Determined mum Yvonne Hogan persisted through the initial 'searing' pain and reaped the rewards through the closeness feeding inspires
love breastfeeding. I love talking about it, reading about it and writing about it. I find it fascinating. The very idea that you can get a new bodily function as a grown woman is amazing. Breastfeeding is humbling - it reminds us that we are mere mammals like any other and are part of an ecosystem that we must mind and respect. Even now, almost two years after I last fed my daughter, I still read every bit of research and every article that is published about breastfeeding.
When I was pregnant with said daughter, I decided that I was going to breastfeed. I was helped in this decision by a close friend - she had breastfed her two children and was a very enthusiastic advocate. She was also very realistic. "It really hurts for the first couple of weeks," she told me. "But then all of a sudden, the pain goes away. You will literally wake up one morning and the pain will be gone."
Well she was right and she was wrong. She was right about it 'really hurting' for the first couple of weeks. I will never forget the searing pain when trying to get my daughter to latch on in the hospital. It was like a hot knitting needle being pushed through my nipple. Thankfully, there was plenty of help in Holles Street, where I delivered my daughter, and I left five days after she was born (they had to make me go home, I didn't want to leave), still in pain, but fairly confident about what I was doing.
The next couple of weeks were still painful. Even though we were latching correctly, it still hurt like hell for the first minute or so of each feed. About three weeks in, the pain in the left boob disappeared. The right one was still agony - often for the entire feed.
When my daughter was five weeks old, I had to leave her for an afternoon so I bought a breast pump so I could express milk and leave her with my mother. Interestingly, the left boob, the non-painful one, would yield about eight ounces, whereas the right one, the sore one, would produce less than half that amount. That explained things somewhat - I had a gammy boob.
After that, I would prioritise feeding her from the left boob and pumped the right boob whenever I could and I came to quite enjoy feeding for a while. I loved the closeness, the convenience and the fact that I could go anywhere for any length of time as long as I had enough nappies.
Then, at around six weeks, came the growth spurts. There were days when I would literally be feeding all day. My daughter was insatiable. I remember a few occasions when I had to feed her while I was actually on the toilet.
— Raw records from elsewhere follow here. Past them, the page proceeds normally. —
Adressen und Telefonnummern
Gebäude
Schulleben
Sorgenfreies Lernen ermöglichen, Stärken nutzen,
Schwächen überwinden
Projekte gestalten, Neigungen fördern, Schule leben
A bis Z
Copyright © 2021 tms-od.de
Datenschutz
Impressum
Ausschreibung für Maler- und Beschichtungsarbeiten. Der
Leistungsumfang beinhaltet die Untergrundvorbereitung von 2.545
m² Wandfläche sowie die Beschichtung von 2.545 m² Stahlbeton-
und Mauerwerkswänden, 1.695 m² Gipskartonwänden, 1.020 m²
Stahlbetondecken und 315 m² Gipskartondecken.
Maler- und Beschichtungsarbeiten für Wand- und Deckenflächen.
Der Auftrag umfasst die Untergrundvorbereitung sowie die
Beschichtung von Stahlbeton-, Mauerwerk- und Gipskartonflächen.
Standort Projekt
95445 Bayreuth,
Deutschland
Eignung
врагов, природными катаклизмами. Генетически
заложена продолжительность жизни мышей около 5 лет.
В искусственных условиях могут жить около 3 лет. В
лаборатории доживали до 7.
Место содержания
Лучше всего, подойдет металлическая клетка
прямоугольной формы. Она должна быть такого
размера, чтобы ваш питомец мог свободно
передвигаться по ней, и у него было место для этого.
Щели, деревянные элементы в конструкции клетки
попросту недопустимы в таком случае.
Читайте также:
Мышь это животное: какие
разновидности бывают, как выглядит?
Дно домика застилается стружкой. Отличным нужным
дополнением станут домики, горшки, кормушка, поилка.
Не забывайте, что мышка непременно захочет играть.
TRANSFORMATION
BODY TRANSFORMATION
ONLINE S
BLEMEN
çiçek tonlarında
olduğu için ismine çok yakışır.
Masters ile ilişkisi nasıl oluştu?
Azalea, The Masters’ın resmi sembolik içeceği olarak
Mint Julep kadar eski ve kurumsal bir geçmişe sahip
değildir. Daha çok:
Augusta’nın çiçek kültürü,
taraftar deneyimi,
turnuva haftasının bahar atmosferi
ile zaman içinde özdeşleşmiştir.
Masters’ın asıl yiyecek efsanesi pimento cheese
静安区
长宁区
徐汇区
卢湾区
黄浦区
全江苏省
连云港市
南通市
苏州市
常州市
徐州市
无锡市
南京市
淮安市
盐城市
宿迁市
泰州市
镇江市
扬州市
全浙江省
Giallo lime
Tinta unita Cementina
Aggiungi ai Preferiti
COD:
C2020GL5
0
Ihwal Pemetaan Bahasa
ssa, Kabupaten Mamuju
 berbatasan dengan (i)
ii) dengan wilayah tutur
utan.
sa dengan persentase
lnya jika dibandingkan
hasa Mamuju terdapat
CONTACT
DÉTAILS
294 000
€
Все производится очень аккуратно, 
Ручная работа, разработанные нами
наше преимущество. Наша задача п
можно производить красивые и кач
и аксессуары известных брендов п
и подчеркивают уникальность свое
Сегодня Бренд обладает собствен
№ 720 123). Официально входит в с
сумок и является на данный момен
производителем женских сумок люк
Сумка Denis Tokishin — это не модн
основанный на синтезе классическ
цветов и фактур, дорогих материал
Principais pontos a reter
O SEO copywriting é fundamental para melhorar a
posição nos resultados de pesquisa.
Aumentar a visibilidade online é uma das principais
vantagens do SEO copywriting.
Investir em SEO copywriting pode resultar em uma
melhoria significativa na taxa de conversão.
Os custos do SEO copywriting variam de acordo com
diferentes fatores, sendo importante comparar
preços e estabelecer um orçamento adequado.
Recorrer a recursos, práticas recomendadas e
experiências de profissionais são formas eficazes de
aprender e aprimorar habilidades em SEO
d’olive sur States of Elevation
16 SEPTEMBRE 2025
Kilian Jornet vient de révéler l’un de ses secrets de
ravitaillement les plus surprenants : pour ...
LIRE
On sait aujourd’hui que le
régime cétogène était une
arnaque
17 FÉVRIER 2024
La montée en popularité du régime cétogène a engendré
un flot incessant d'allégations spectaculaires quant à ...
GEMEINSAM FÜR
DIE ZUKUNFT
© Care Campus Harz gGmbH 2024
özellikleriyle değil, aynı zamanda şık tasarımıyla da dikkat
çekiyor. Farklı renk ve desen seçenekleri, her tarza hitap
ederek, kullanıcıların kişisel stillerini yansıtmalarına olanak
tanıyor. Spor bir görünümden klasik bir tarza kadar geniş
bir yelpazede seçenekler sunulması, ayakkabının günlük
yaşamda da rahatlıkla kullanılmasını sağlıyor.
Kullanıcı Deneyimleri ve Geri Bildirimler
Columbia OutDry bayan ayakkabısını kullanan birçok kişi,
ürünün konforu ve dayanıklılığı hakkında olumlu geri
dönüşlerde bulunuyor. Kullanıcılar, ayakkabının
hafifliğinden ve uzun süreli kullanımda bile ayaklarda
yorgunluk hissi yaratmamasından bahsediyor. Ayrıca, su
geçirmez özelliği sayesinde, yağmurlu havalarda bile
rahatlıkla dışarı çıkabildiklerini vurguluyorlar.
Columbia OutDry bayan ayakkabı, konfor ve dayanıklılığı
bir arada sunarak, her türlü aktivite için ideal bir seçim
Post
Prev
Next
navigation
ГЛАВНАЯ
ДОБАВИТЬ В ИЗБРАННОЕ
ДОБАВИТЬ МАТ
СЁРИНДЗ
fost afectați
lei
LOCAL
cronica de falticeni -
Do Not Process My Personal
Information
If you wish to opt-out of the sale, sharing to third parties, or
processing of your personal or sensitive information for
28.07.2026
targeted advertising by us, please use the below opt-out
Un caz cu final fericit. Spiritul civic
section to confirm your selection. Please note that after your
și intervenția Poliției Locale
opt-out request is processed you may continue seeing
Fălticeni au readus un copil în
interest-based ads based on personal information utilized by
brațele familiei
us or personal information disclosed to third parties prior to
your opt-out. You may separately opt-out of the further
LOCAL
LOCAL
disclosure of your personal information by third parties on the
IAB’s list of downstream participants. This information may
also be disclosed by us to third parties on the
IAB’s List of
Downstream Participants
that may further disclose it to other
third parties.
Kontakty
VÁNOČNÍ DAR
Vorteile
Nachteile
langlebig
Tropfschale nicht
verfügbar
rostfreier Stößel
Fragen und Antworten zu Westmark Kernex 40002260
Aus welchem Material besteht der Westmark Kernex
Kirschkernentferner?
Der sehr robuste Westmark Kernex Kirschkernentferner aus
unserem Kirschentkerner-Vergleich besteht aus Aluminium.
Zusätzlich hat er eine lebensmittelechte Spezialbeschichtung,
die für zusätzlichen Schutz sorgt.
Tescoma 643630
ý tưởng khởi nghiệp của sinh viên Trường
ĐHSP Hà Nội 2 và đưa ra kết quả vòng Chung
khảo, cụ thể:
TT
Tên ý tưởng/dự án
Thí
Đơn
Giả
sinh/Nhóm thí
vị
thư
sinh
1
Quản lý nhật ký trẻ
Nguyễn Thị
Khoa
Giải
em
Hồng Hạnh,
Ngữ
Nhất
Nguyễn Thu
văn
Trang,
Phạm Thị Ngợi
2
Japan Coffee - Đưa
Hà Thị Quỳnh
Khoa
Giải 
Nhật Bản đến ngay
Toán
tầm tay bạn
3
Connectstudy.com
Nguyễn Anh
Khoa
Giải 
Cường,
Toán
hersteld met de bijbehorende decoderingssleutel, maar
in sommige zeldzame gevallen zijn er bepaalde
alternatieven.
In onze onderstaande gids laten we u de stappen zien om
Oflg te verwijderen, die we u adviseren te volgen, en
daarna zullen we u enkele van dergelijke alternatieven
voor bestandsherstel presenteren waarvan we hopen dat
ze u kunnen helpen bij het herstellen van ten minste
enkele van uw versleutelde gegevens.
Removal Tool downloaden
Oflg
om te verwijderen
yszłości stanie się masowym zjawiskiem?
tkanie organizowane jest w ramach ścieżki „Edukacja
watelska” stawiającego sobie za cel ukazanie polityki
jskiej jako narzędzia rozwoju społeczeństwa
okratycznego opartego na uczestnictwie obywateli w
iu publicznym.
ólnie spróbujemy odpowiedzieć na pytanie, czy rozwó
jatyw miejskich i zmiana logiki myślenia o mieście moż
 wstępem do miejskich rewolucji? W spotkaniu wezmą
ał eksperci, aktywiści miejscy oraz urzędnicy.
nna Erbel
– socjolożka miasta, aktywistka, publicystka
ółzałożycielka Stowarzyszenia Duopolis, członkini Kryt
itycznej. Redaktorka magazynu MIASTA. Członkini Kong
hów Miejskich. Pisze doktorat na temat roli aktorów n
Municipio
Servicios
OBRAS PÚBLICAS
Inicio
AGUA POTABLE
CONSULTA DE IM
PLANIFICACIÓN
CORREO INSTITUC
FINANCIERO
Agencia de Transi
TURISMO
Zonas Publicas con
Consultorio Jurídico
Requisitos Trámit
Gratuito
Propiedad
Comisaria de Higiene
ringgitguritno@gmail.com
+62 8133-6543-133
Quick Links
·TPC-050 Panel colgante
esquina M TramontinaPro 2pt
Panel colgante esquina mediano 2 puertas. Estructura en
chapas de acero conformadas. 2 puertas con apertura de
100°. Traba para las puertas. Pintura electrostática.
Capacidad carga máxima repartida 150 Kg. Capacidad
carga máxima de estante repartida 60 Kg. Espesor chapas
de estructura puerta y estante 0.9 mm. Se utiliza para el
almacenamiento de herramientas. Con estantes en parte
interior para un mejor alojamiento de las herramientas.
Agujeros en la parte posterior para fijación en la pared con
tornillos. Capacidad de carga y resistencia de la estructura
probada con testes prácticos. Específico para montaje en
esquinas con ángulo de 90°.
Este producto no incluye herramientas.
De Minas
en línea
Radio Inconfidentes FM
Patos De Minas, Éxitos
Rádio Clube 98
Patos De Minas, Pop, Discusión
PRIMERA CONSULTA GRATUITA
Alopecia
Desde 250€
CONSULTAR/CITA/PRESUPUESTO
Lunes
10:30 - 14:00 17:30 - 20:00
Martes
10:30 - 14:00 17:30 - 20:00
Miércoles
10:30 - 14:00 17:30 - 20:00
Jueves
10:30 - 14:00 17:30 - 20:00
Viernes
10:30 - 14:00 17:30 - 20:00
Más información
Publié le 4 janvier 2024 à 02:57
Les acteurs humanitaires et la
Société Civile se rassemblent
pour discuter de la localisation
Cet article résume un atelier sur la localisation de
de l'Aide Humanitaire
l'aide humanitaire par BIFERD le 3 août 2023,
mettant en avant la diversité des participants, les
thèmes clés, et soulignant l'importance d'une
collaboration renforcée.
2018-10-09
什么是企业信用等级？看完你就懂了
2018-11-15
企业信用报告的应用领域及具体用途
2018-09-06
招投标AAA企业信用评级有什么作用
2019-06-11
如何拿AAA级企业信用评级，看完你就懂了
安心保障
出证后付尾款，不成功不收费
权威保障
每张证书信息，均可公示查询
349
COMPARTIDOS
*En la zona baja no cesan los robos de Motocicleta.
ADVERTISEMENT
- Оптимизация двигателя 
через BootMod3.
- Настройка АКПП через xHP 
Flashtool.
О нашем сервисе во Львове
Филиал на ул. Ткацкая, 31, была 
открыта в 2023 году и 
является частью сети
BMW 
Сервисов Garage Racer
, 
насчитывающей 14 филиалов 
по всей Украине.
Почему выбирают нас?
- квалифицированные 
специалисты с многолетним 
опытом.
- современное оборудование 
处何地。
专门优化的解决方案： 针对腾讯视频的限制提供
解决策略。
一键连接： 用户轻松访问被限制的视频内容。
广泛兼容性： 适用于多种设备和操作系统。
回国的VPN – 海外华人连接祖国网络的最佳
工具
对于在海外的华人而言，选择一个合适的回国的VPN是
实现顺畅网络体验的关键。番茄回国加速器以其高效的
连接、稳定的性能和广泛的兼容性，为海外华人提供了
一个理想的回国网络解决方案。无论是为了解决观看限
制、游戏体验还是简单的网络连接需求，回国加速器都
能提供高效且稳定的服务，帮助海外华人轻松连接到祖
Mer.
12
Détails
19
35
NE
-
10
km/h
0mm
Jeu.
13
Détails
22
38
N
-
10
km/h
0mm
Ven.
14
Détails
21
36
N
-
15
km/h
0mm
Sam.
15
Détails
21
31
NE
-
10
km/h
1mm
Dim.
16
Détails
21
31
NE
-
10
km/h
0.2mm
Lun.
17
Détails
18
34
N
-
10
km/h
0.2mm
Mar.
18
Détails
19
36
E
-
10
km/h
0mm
Days when the only time I would get a break was when she fell asleep while feeding, and then I would be afraid to move in case she woke up and started feeding again.
My goddaughter's christening took place during one such growth spurt. My daughter was nine weeks old and she was on me all day. If I took her off she would scream with hunger until she latched on again. That night we got in the car to go home and she was still crying. As we passed a pharmacy I asked my husband to stop and buy some formula. The very idea of her latching on again as soon as we got out of the car had me in tears.
So that night, my daughter had her first bottle of formula and I got a few hours off. It was bittersweet. Once I opened the formula door, I knew it was the beginning of the end. She had a bottle of formula at 8pm every night thereafter and about five weeks after that I started giving her a bottle at lunchtime.
About six or so weeks after that I introduced a bottle in the morning and started weaning her completely. She was over five months when I stopped breastfeeding altogether and I remember feeling really sad and a little bit of a failure. I was disappointed that I didn't make it to six months, which had been my goal, and I was also sad that we had moved past this important stage.
I am very grateful to my friend for supporting me through the early days of breastfeeding, and I try and pay it forward wherever I can. But I tread lightly. There is a fine line between support and pressure, particularly when it comes to something as personal - and potentially painful - as breastfeeding.